Since 2010 he’s been actively campaigning against the genocide in Sudan, an East African country that’s been torn apart by a bloody 21-year civil war that has claimed more than 2 million lives and seen people enslaved, sold, tortured, murdered and raped. A key factor in the conflict, as with so many other wars, has been the control of oil. Sudan is now the seventh largest oil producer in Africa.
Oil has brought corruption and turmoil in its wake, virtually everywhere it has been discovered in the developing world. Second only perhaps to the arms industry, its lack of transparency and concentration of wealth invites kickbacks and bribery, as well as distortions to regional economies. In poverty stricken regions such as East Africa, this combination can be lethal. When it comes to oil, there is no other commodity on earth that produces such great profit.
In 2005 Clooney executive produced and starred in Syriana, a political thriller that unfolds against the intrigue of the global oil industry. Rather than leave his script lying around the dressing room after the movie, Clooney took the lessons he learned from the plot and turned it into action. After Syriana, Clooney became involved with the launch of Oil Change, a campaign to eliminate America’s dependence on foreign oil. The campaign also sought to educate Americans. “If you’re doing a movie about oil consumption and corruption, you can’t just talk the talk,” Clooney said. “You gotta walk the walk.”
Part of walking the talk was to marry British-Lebanese lawyer and activist Amal Alamuddin in 2014, who specializes in international law and human rights. Not afraid of controversy, she has worked on cases involving disputed temples along the Cambodian-Thai border, the Armenian Genocide, and has also represented Julian Assange.
The couple are preoccupied with revealing hidden truths and raising awareness around human rights across the world. While Amal prepares for a case at the European Court of Human Rights this year, representing imprisoned Azerbaijan journalist Khadija Ismayilova, her husband is focused on saving lives in Sudan.
The sight of a government slaughtering its own people became too much for Clooney, who decided that the lack of media attention and world outrage around Sudan needed to be addressed. Used to being under the scrutiny of cameras on screen, he realized that atrocities that happened away from cameras are easily ignored. He established the Satellite Sentinel Project in conjunction with the DigitalGlobe and the Harvard Humanitarian Initiative, which uses satellite surveillance to make visible the atrocities in Sudan to anyone with a computer.

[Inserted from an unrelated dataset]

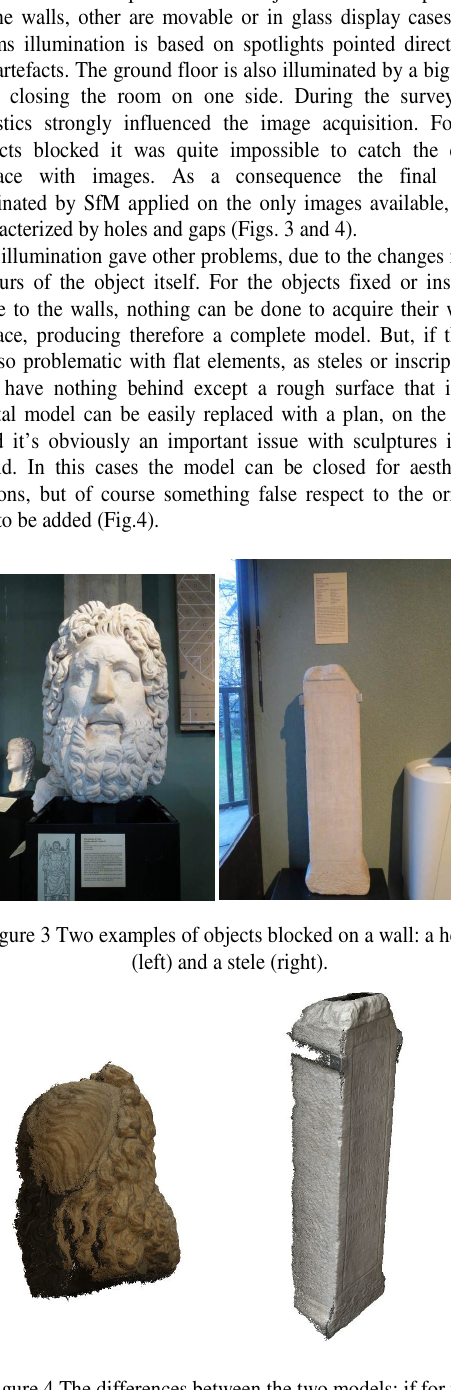
Figure 4 The differences between the two models: if for the stele the gap is not problematic because the rear part is flat and empty, for the head it’s necessary to complete the model by hand, without real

“We went to DigitalGlobal and asked ‘why, if you can Google Earth my house, can’t we do that to war criminals too,’” says Clooney. “Most of the money I make on the Nespresso commercials I spend keeping a satellite over the border of North and South Sudan to keep an eye on Omar al-Bashir (the Sudanese dictator charged with war crimes at The Hague),” says Clooney. “Then he puts out a statement saying that I’m spying on him and how would I like it if a camera was following me everywhere, and I go, ‘Well welcome to my life, Mr. War Criminal.’ I want the war criminal to have the same amount of attention that I get. I think that’s fair.”
Clooney has already been lauded for saving millions of lives by drawing international attention to an otherwise forgotten part of world, and he’s actively using his celebrity status to get people to care about something more important than just “celebrity.” He has found a kindred spirit in Amal, and together they are telling the stories that tyrants would rather leave untold.